I was reminded this week of a Buddhist mind training (lojong) slogan: train in the three difficulties. This is a slightly different take on what to do when we are captured by intensely painful emotions.
Difficulty 1: recognize, without judgment or justification, that you have been emotionally triggered.
Difficulty 2: feel what you feel and get curious about the emotional uproar. Greet it with compassionate awareness. What prompted it? Does it have historical echoes? How does it feel in your body?

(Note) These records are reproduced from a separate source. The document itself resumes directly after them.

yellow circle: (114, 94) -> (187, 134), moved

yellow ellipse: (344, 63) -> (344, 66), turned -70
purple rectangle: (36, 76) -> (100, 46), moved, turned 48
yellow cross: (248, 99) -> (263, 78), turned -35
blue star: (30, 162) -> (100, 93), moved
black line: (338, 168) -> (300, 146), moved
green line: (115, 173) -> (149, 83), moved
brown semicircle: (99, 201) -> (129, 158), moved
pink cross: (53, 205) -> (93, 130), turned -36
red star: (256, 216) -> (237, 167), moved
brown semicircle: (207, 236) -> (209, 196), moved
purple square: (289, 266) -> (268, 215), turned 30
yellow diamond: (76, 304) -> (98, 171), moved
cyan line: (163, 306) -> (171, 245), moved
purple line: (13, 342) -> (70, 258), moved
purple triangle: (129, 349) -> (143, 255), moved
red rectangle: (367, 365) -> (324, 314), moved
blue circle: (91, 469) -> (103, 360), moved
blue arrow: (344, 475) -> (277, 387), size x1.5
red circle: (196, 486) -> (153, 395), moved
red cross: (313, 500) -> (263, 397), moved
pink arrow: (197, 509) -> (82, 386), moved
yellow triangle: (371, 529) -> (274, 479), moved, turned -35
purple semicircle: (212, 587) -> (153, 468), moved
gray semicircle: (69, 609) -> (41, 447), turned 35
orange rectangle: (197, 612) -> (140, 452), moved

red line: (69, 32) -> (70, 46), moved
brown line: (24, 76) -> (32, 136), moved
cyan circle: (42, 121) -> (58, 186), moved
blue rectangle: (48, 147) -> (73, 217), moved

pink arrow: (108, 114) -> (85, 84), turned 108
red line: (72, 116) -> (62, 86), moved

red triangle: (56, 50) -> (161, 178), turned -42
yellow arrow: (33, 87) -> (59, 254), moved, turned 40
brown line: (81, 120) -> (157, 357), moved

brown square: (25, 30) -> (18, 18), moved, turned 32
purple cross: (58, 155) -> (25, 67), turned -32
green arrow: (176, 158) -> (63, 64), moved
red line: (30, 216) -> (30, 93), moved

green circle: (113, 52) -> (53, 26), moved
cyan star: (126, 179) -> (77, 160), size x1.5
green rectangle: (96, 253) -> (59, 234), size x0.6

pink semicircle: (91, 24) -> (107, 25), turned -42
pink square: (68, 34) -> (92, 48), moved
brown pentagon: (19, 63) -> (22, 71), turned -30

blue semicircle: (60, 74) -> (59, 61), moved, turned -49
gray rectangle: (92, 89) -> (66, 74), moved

What are you thinking?
Difficulty 3 offer mental allegiance to avoid being caught this way in the future, understanding that you don’t have to pile on past hurts when you feel this way again.
Dharma teacher Bridget Bailey reports that Pema Chodron teaches it this way:
- See neurosis as neurosis.
- Be willing to do something differently.
- Aspire to make this a way of life.
The fact that these are called “difficulties” reassures us that humans have been finding emotional upset challenging for a long time. They are, of course, a part of the human condition. The lojong slogans were formulated in 12th century Tibet,, but weren’t brought to the West until the 20th century.
Hear in the 21st century, if we can make a practice of meeting emotional upset with recognition, gentleness, and curiosity, we can change our individual experience. If we each do this inner work, our relationships will be much cleaner and easier. Transformed selves, transformed relationships, transformed world.